Sur la route du retour, Maxine débloqua de son téléphone le contact d’Aurélien, nouvellement promu d’un emoji hibou. Elle enrageait du temps perdu, de ce connard de grand-père, et regrettait un peu d’avoir partagé un joint avec la pierre tombale plutôt qu’avec son cousin. Playlist des années 80 à fond, elle se demanda surtout quel genre de père avait eu sa mère, s’il avait eu envers elle des gestes déplacés. Elle hésita à poser la question, à déterrer les cadavres, les secrets de familles, les traumas barricadés sous des années d'auto-persuasion. Puis elle se dit que, peut-être, ce n’était pas son rôle.

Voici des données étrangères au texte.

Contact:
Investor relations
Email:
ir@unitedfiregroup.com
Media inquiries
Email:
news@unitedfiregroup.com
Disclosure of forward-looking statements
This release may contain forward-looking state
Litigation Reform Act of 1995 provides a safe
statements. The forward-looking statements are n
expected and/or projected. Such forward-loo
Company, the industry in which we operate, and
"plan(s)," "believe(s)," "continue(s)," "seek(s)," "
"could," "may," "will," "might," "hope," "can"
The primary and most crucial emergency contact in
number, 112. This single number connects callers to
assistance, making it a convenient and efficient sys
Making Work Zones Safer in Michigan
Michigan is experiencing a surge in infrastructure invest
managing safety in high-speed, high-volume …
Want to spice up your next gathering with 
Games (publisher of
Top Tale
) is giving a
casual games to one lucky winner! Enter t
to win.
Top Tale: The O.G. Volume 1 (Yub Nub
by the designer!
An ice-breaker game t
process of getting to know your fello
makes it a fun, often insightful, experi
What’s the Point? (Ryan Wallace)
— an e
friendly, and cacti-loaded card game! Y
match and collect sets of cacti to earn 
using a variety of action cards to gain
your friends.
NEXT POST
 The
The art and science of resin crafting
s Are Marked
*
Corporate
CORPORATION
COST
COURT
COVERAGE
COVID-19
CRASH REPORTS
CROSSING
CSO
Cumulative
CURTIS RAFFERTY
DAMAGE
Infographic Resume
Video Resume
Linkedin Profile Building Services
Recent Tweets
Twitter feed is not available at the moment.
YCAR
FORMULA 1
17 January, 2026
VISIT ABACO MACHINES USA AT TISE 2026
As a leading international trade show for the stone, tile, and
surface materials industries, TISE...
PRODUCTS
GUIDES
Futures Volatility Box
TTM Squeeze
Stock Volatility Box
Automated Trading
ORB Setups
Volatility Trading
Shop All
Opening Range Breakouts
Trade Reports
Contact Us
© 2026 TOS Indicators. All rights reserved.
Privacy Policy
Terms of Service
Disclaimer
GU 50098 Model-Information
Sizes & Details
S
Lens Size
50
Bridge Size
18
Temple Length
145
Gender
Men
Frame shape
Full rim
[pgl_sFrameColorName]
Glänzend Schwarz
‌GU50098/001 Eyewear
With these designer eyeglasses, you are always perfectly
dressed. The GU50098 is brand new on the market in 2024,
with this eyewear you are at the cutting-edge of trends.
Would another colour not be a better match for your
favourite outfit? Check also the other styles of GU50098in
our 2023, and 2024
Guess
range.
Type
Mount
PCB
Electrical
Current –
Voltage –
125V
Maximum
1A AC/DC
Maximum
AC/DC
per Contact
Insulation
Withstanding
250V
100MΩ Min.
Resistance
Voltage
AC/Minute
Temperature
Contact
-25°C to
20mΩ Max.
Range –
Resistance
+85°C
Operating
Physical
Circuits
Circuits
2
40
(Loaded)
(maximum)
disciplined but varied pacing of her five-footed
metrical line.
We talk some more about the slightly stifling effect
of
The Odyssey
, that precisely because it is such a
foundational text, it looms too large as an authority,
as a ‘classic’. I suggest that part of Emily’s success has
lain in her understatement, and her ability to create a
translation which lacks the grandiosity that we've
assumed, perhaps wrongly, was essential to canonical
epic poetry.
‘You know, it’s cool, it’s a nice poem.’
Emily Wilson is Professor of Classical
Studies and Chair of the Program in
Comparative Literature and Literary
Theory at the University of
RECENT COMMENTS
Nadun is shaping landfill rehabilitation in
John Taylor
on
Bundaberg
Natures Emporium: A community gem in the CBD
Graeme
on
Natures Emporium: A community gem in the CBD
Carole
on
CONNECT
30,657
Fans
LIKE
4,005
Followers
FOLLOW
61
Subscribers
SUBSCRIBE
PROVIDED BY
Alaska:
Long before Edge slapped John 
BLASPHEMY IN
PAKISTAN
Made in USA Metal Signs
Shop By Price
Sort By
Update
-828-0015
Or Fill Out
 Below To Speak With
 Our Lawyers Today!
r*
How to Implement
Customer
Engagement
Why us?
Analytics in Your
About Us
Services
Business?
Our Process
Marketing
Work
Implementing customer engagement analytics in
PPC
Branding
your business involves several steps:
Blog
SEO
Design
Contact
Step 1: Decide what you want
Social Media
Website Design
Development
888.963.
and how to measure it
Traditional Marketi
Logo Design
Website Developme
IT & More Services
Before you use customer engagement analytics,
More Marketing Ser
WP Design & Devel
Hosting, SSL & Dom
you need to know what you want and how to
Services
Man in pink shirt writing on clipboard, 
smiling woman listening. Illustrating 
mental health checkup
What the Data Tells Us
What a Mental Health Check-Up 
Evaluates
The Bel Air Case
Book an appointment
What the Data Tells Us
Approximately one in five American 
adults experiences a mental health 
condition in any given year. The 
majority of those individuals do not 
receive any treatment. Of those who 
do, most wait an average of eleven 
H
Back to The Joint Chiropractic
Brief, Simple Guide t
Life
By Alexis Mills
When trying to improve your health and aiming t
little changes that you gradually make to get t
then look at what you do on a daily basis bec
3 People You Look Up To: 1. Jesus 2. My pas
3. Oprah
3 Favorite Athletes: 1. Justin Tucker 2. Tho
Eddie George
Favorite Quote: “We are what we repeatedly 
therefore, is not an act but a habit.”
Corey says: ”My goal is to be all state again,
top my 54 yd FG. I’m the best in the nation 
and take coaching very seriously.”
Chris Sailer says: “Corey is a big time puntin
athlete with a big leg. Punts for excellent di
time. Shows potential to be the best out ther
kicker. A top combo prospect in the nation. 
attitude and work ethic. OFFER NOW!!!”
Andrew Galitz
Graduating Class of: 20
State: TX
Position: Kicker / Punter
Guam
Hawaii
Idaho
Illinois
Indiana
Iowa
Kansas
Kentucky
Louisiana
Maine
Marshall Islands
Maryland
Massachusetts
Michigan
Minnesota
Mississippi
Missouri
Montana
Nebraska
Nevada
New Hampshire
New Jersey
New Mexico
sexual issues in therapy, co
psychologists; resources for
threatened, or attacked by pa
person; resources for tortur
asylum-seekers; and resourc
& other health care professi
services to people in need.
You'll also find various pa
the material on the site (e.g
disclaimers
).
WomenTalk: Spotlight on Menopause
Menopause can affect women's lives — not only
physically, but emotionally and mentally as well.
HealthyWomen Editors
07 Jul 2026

— Dis m’man, pourquoi on ferait pas une nouvelle playlist ? Tu mets tes trucs de vieux, je mets des trucs que j’aime, et si une chanson en fait vraiment saigner une des oreilles, on la passe. T’en penses quoi ?

— J’en penses qu’on devrait avoir chacune notre voiture. Ça te va ?

Franchement, elles ne se comprendraient jamais. Mais est-ce que c’était grave ? Est-ce que ça valait la peine qu’elle s’énerve ? Non. Maxine garderait ses sales humeurs pour ceux qui les disperseraient d’un rire comme on souffle les pissenlits.

Aux hirondelles,

à ma sauveuse,

et à tous ceux qui ont peur des granges.